Bump for his great event!!!!!!


----------



## tguasjr (Mar 9, 2009)

> Bump for his great event!!!!!!


Thank You Tom!


----------



## tguasjr (Mar 9, 2009)

Well guys, through alot of hard work and some very generous sponsors, this years tournament is headed in a great direction.  We have gift certificates from El Capitan fishing center, Strongarm Products and Garcias Seafood restaurant, numerous rod and reel setups donated by B & F Marine and River marine, Paintings donated by Finsart.com, all shirts donated by Jordan Valley Graphics, Captains bags donated by Garcias Seafood restaurant and the goodies for the bags were donated by B & F marine and Dons Bait and Tackle, a Towable tube donated by Land N Sea, Guy Harvey Magazine for promotions, Ocean Promotions for the spot at the Miami Marine Flea Market and BEST of all a 2011 Custom Gheenoe LT 25 Boat and  a custom 2011 aluminum trailer donated by Caribbean Trailers. We will also be holding a silent auction for the original painting of the logo for this years tournament that was also donated by Finsart.com. The registration forms are on the site, Please support our cause by registering, buying raffle tickets or just simply making a donation to the Autism Society Of Miami Dade.

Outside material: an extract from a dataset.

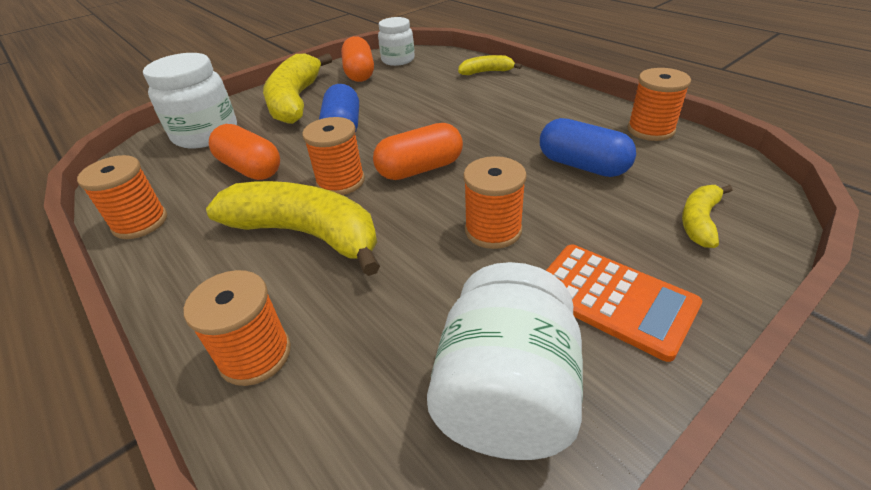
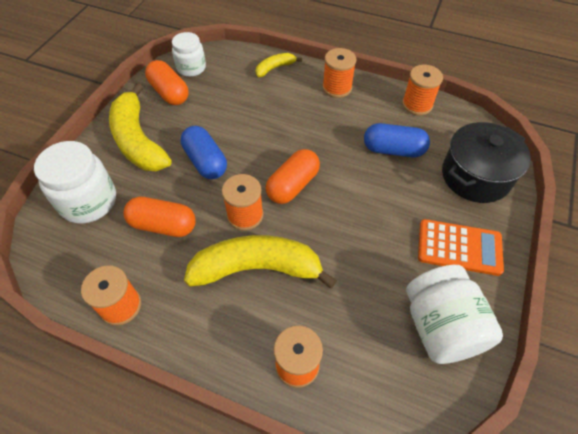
camera: 30 degrees left, 15 degrees up
(493, 230) = (371, 222): orange spool -> orange spool (337, 88)
(699, 221) = (475, 176): yellow banana -> black pot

*THANK YOU FOR YOUR SUPPORT *


----------



## tguasjr (Mar 9, 2009)

Well folks, we are two weeks away from this awesome event. I just wanted to send out a quick reminder for the tournament and give a brief update as to where we are. We are still selling raffle tickets for the boat and trailer and accepting entry forms. Please try to sign up as early as possible since we have to estimate the food we are going to need. We will be having our Captains Meeting on Friday June 3 at Lil Hoolies sports bar again at 7pm. You can leave from any marina and lines in is at 7am, on the honor system. We have extended the fishing time by 1 hour since we have extended sunlight this year. You must be back at the weigh in station by 4pm. We will have Smoky Dans BBQ, Guy Harvey Magazine, Millers Ale House, Lit Cigars, a bounce house and crafts table for the kids, D.J. Juan Perez and other goodies the day of the tournament. We will also be selling tickets for the general raffle like last year. We will be raffling off gift certificates, fishing rods, paintings and other goodies. We are going to have a silent auction for several items and for the original painting of this years logo by Chris Howard of Finsart.com. Please come out and join us for a fun filled day with family and friends all benefitting the Autism Society of Miami Dade. Thank you for your support.
Orestes "Tico" Guas, Jr.
www.autismfishing.com


----------



## tguasjr (Mar 9, 2009)

Check out the trailer for the tournament
http://www.youtube.com/watch?v=rOJu0Piv0_c


----------



## Kateharley (Jul 26, 2011)

Thanks for the link tico..!
Nice trailer..
enjoyed watching it.... 

Cheers..


----------